While you are right that standard arithmetic operators are typically polymorphic, but that doesn't mean there is another use case. Another example I had in my head was little and big endian integers, or binary and decimal integers. A language where arithmetic operators are not polymorphic is for example assembler.

What I would say perhaps is that #2 and #3 are in a way complementary. In 2, we describe a common operation with a more abstract type, while in 3, we describe the specific representation with a more concrete type. So both #2 and #3 address issues of naming things on different levels of abstraction, which aren't directly related to the program specification or its correctness (use #1).


The arithmetic operators in x86/x86-64 are certainly polymorphic (over word-length, plus integer vs. x87 vs. SSE).

I think the distinction is that #3b-types, which denote the "encoding" of a value, mapping it to its meaning, are often used as a basis for a #2-types system (to parametrize operations).


> The arithmetic operators in x86/x86-64 are certainly polymorphic

I disagree - at least in machine code, the instruction code determines the type of the operands. If they were to be polymorphic, the type of operands would determine the specific instructions that are to be used (and so you could for example reuse the same code for different word lengths). Maybe modern assemblers can do that (and have a generic instruction name for addition, for example), it's been 20 years since I programmed in x86, I only recently used mainframe assembler where it is as I describe.

Polymorphism is all about names.
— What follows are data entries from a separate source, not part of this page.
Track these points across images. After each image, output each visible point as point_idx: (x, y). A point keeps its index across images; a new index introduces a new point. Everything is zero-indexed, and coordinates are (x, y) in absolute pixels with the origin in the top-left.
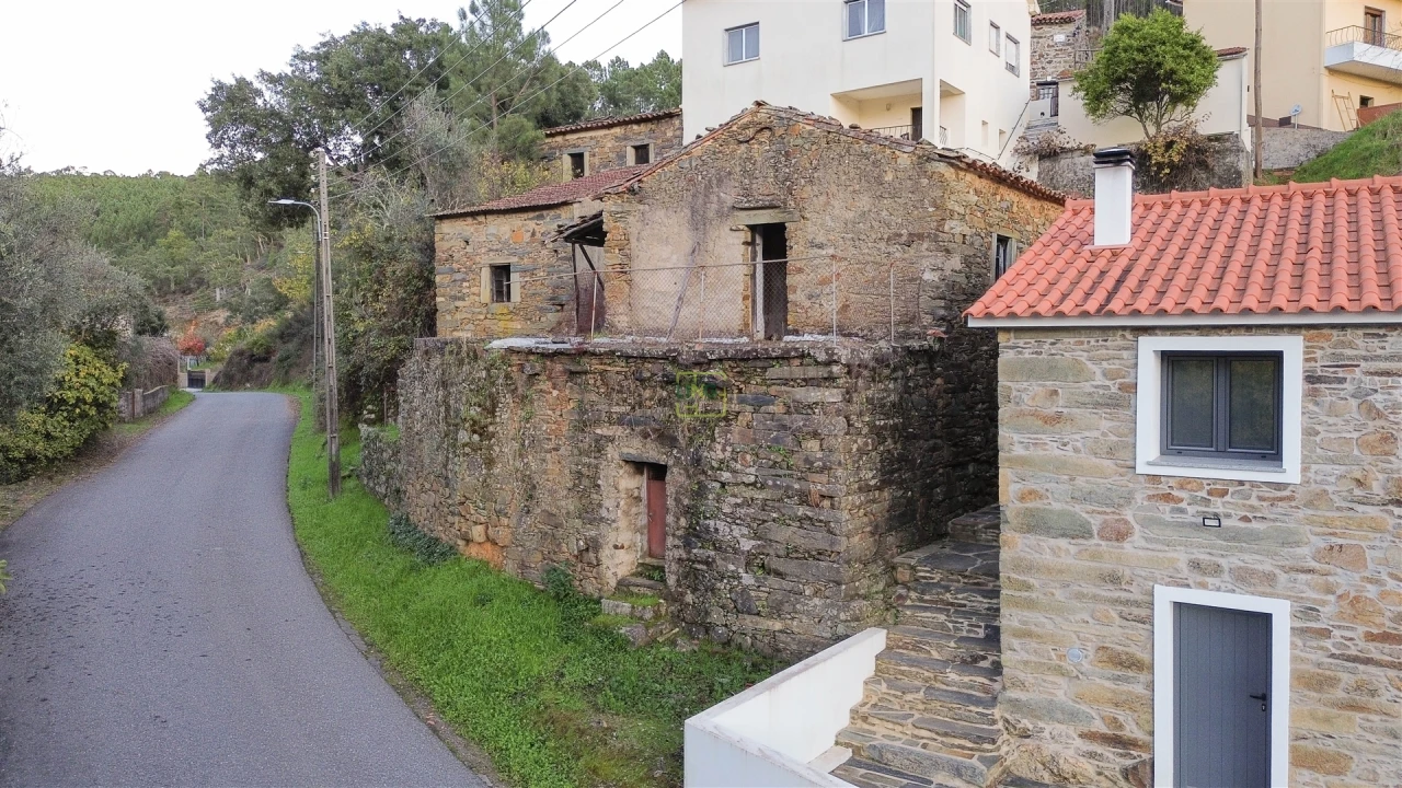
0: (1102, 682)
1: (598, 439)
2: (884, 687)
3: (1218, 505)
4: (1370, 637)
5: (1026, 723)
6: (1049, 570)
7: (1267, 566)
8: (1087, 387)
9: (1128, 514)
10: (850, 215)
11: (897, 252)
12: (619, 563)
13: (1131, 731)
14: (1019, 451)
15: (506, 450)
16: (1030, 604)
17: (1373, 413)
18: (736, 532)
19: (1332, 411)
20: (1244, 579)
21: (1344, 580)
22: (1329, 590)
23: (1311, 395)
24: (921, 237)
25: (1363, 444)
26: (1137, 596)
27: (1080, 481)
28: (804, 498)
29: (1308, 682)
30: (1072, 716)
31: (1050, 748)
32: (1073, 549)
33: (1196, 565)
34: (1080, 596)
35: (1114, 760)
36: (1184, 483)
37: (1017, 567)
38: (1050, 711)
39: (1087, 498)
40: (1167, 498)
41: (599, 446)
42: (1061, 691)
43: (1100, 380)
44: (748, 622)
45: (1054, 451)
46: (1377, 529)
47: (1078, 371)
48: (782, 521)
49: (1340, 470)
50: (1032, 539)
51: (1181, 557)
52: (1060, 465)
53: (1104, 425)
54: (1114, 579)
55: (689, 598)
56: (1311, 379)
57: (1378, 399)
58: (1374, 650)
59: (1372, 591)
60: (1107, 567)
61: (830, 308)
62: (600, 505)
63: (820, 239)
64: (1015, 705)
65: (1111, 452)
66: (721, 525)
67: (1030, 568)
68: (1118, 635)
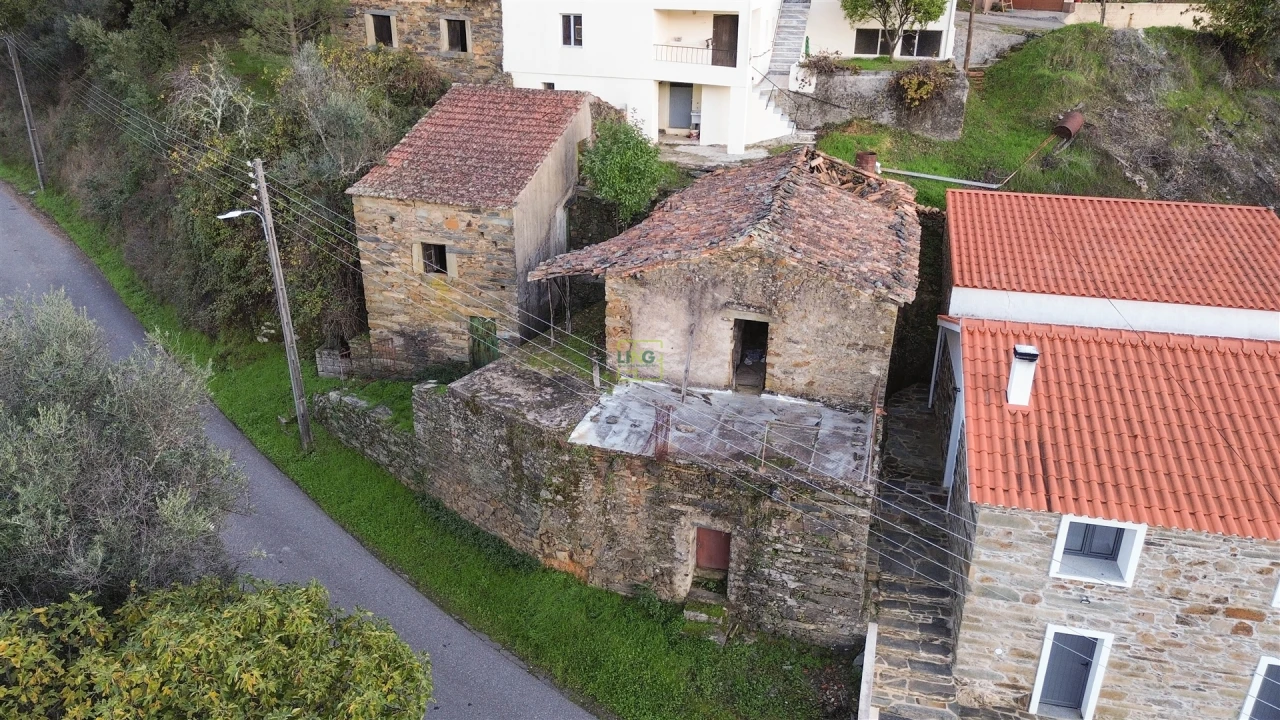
0: (1012, 663)
1: (672, 512)
2: (886, 665)
3: (1088, 592)
4: (1148, 650)
5: (966, 680)
6: (992, 614)
7: (1106, 619)
8: (1028, 532)
9: (1040, 593)
10: (820, 325)
11: (854, 354)
12: (683, 585)
13: (1022, 682)
14: (983, 558)
15: (589, 509)
16: (978, 629)
17: (1174, 561)
18: (785, 577)
19: (1154, 557)
20: (1094, 624)
21: (1142, 626)
22: (1134, 630)
23: (1146, 550)
24: (872, 348)
25: (1165, 573)
26: (1037, 626)
27: (1017, 575)
28: (841, 565)
29: (1113, 665)
30: (992, 677)
31: (978, 691)
32: (1006, 605)
33: (1071, 617)
34: (1007, 627)
35: (1010, 694)
36: (1071, 582)
37: (974, 611)
38: (981, 675)
39: (1020, 583)
40: (1063, 587)
41: (675, 516)
42: (987, 666)
43: (1036, 530)
44: (791, 624)
45: (1006, 561)
46: (1162, 606)
47: (1025, 524)
48: (819, 574)
49: (1150, 582)
50: (983, 599)
51: (1064, 613)
52: (1007, 567)
53: (1036, 551)
54: (1027, 620)
55: (746, 608)
56: (1148, 543)
57: (1177, 556)
58: (1148, 655)
59: (1153, 632)
60: (1025, 614)
61: (800, 381)
62: (673, 550)
63: (797, 337)
64: (962, 672)
65: (1037, 564)
66: (773, 572)
67: (981, 612)
68: (1023, 644)
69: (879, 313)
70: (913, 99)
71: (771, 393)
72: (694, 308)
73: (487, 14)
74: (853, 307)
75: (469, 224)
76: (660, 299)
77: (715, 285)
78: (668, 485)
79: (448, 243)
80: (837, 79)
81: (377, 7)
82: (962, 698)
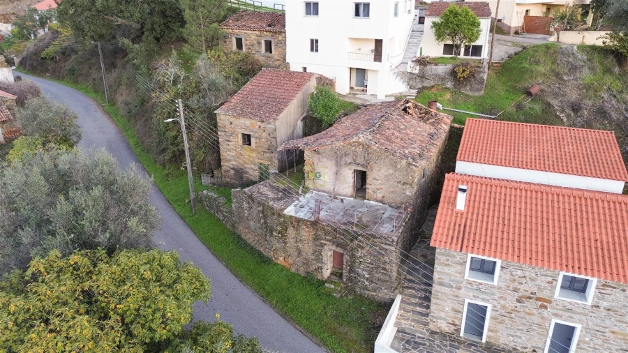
0: (452, 314)
1: (321, 243)
2: (403, 311)
3: (480, 286)
4: (505, 312)
5: (435, 320)
6: (443, 293)
7: (488, 298)
8: (456, 260)
9: (462, 285)
10: (386, 173)
11: (400, 186)
12: (327, 273)
13: (457, 323)
14: (439, 270)
15: (291, 241)
16: (438, 299)
17: (512, 275)
18: (364, 273)
19: (505, 273)
20: (483, 300)
21: (502, 302)
22: (499, 303)
23: (501, 270)
24: (407, 184)
25: (510, 280)
26: (461, 300)
27: (452, 278)
28: (384, 269)
29: (493, 318)
30: (445, 319)
31: (439, 325)
32: (449, 290)
33: (474, 296)
34: (449, 299)
35: (452, 328)
36: (474, 282)
37: (436, 291)
38: (440, 318)
39: (454, 281)
40: (470, 283)
41: (322, 245)
42: (443, 315)
43: (458, 259)
44: (367, 292)
45: (447, 271)
46: (510, 294)
47: (454, 257)
48: (377, 272)
49: (504, 284)
50: (440, 287)
51: (471, 294)
52: (448, 274)
53: (459, 268)
54: (457, 297)
55: (350, 284)
56: (502, 267)
57: (514, 273)
58: (505, 314)
59: (507, 305)
60: (456, 294)
61: (379, 196)
62: (322, 259)
63: (377, 178)
64: (433, 316)
65: (459, 273)
66: (360, 271)
67: (439, 292)
68: (456, 306)
69: (409, 170)
70: (460, 77)
71: (368, 200)
72: (338, 164)
73: (280, 38)
74: (399, 167)
75: (260, 127)
76: (325, 160)
77: (346, 155)
78: (320, 233)
79: (251, 134)
80: (428, 67)
81: (237, 35)
82: (432, 327)
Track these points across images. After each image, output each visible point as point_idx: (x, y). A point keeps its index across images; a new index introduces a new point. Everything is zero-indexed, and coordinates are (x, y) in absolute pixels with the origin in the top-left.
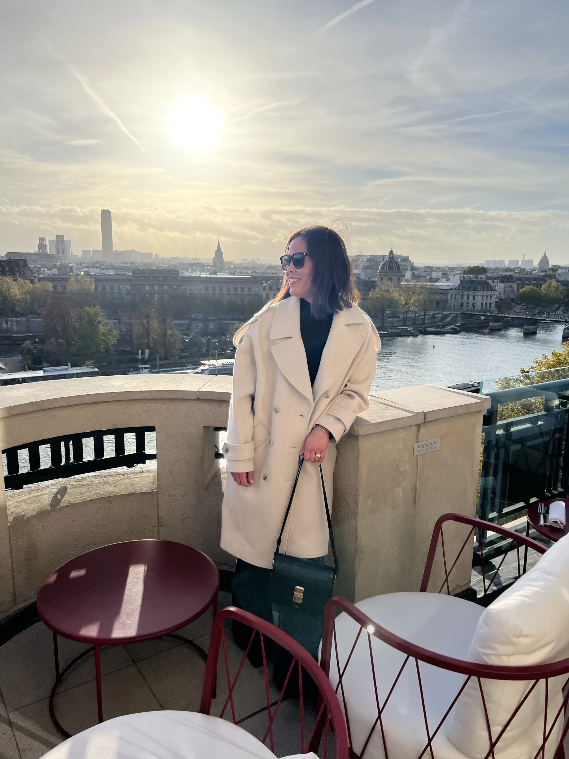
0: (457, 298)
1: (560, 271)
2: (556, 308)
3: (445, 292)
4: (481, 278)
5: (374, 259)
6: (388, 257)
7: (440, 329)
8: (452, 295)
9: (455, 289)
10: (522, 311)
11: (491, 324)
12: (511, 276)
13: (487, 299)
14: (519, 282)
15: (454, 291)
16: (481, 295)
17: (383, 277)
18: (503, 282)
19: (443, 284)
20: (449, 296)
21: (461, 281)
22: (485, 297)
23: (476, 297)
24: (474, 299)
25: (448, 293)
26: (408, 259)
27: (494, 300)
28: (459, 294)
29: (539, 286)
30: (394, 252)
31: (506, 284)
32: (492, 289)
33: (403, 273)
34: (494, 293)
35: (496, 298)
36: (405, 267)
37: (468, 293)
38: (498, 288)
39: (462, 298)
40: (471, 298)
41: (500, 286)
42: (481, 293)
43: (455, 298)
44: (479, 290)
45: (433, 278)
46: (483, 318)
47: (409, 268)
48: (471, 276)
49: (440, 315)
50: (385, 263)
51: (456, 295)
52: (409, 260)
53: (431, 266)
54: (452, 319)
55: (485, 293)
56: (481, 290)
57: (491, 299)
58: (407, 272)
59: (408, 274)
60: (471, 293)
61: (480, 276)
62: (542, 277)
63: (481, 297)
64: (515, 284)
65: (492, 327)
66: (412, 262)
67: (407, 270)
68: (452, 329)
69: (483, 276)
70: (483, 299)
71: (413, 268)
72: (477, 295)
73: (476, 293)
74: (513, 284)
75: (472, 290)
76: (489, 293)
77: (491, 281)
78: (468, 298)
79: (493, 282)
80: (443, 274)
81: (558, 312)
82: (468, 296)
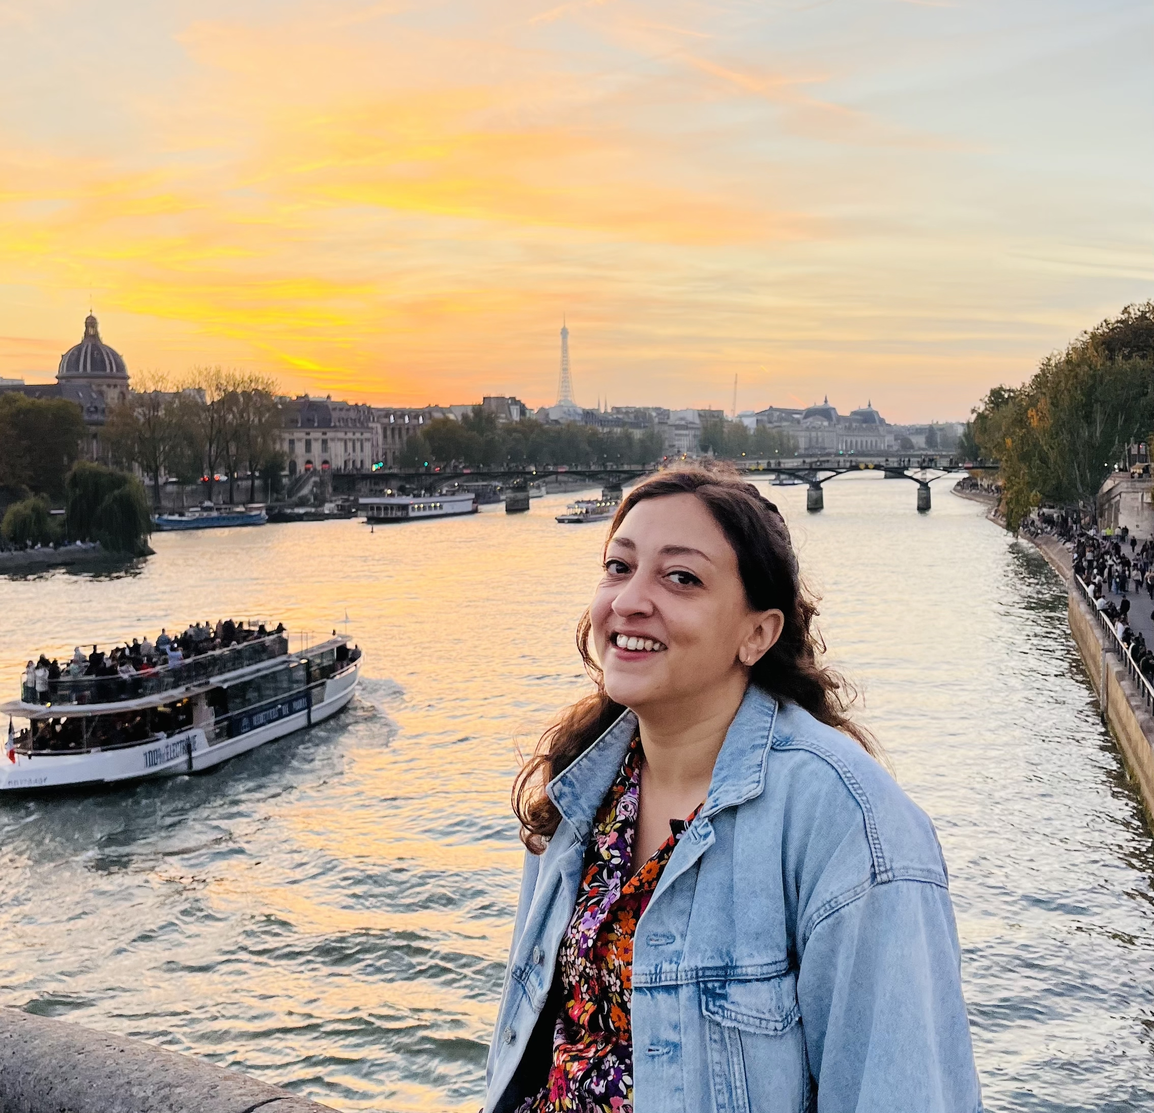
13: (354, 450)
16: (340, 440)
22: (350, 445)
27: (369, 452)
32: (364, 425)
34: (367, 435)
35: (373, 447)
39: (292, 449)
40: (316, 447)
42: (341, 435)
44: (335, 426)
55: (350, 435)
56: (340, 427)
57: (362, 450)
60: (316, 435)
63: (343, 444)
70: (346, 450)
72: (333, 440)
73: (330, 435)
78: (308, 448)
82: (308, 444)
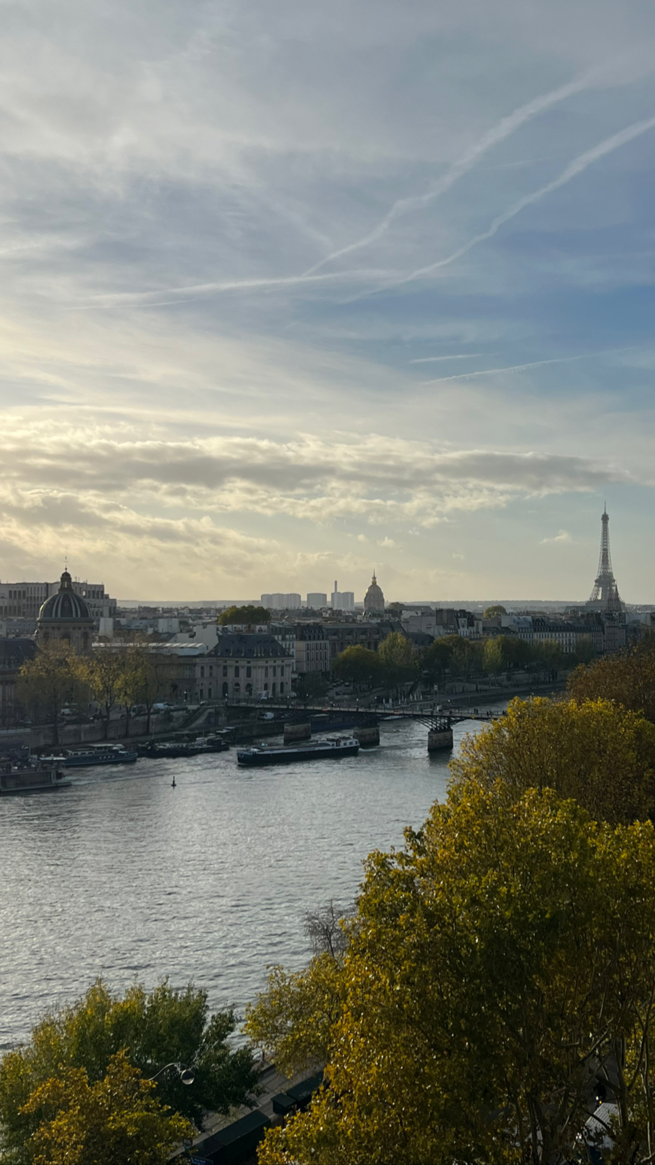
0: (214, 674)
1: (406, 615)
2: (409, 687)
3: (188, 661)
4: (260, 630)
5: (24, 592)
6: (59, 586)
7: (184, 745)
8: (202, 668)
9: (209, 655)
10: (346, 696)
11: (288, 728)
12: (318, 627)
13: (275, 675)
14: (335, 637)
15: (207, 660)
16: (262, 667)
17: (50, 630)
18: (302, 638)
19: (183, 645)
20: (198, 670)
21: (220, 637)
23: (253, 672)
24: (249, 675)
25: (195, 665)
26: (103, 592)
27: (289, 676)
28: (218, 666)
29: (372, 646)
30: (72, 576)
31: (309, 642)
32: (284, 653)
33: (95, 623)
34: (287, 662)
35: (293, 672)
36: (96, 609)
37: (237, 662)
38: (294, 650)
39: (225, 675)
40: (242, 673)
41: (298, 647)
42: (262, 663)
43: (211, 674)
44: (257, 657)
45: (160, 631)
46: (270, 715)
47: (106, 612)
48: (239, 626)
49: (181, 713)
50: (53, 599)
51: (211, 668)
52: (106, 593)
53: (152, 606)
54: (208, 720)
55: (271, 663)
56: (261, 657)
57: (282, 675)
58: (102, 620)
59: (106, 625)
60: (243, 663)
61: (258, 627)
62: (376, 626)
63: (264, 670)
64: (327, 642)
65: (291, 733)
66: (111, 597)
67: (102, 615)
68: (210, 742)
69: (264, 627)
70: (266, 675)
71: (114, 611)
72: (255, 667)
73: (253, 664)
74: (323, 642)
75: (243, 657)
76: (279, 662)
77: (280, 637)
78: (237, 674)
79: (284, 639)
80: (181, 623)
81: (413, 697)
82: (237, 669)
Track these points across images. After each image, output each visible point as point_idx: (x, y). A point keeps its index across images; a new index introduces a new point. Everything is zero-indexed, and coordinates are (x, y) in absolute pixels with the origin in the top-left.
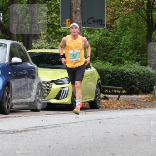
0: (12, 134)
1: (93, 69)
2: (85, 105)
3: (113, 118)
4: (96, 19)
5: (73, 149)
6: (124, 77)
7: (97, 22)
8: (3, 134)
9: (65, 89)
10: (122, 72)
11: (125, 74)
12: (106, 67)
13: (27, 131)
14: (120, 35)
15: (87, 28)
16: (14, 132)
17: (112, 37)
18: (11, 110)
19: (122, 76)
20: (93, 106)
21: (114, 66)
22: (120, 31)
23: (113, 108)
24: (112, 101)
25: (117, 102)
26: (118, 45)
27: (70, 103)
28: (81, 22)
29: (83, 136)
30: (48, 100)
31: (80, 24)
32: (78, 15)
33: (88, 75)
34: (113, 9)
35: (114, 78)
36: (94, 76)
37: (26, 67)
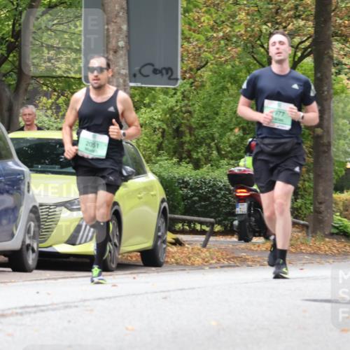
1: (149, 179)
2: (131, 257)
3: (194, 288)
4: (158, 66)
6: (219, 196)
7: (161, 72)
10: (214, 185)
11: (221, 189)
12: (178, 173)
13: (3, 316)
15: (139, 85)
19: (214, 193)
20: (150, 259)
21: (196, 172)
23: (193, 265)
24: (192, 249)
25: (202, 252)
28: (127, 72)
30: (51, 246)
31: (125, 75)
32: (121, 56)
33: (139, 191)
34: (196, 45)
35: (197, 196)
36: (152, 193)
37: (4, 170)
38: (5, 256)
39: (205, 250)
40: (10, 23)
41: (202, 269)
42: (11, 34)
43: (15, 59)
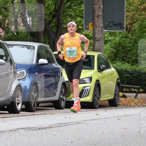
0: (37, 131)
1: (113, 70)
2: (105, 103)
3: (131, 115)
4: (116, 23)
5: (93, 144)
6: (142, 77)
7: (117, 25)
8: (29, 131)
9: (87, 88)
10: (140, 72)
11: (142, 74)
12: (124, 67)
13: (51, 127)
14: (138, 37)
15: (108, 31)
16: (39, 128)
17: (131, 39)
18: (37, 108)
19: (140, 75)
20: (113, 103)
21: (132, 67)
22: (138, 34)
23: (130, 105)
24: (130, 99)
25: (134, 100)
26: (136, 47)
27: (91, 101)
28: (103, 25)
29: (103, 133)
30: (71, 99)
31: (102, 27)
32: (100, 19)
33: (108, 75)
34: (132, 13)
35: (132, 77)
36: (113, 76)
37: (51, 67)
38: (52, 103)
39: (136, 99)
40: (54, 6)
41: (134, 107)
42: (54, 10)
43: (56, 21)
You want the same name (and by extension, the same code) to refer to potentially different operations on data.

> I think the distinction is that #3b-types

I am still not sure how it is different from #3a in your definition. When I say 16-bit signed integer, I can also mean this as an encoding of abstract "integer number". The whole point of declaring type in sense of #3 is to be specific about encoding. In mathematics, you (typically) don't care about that; but you sometimes care about use case #2, which is typically dealt by mapping to more abstract concepts with some morphism.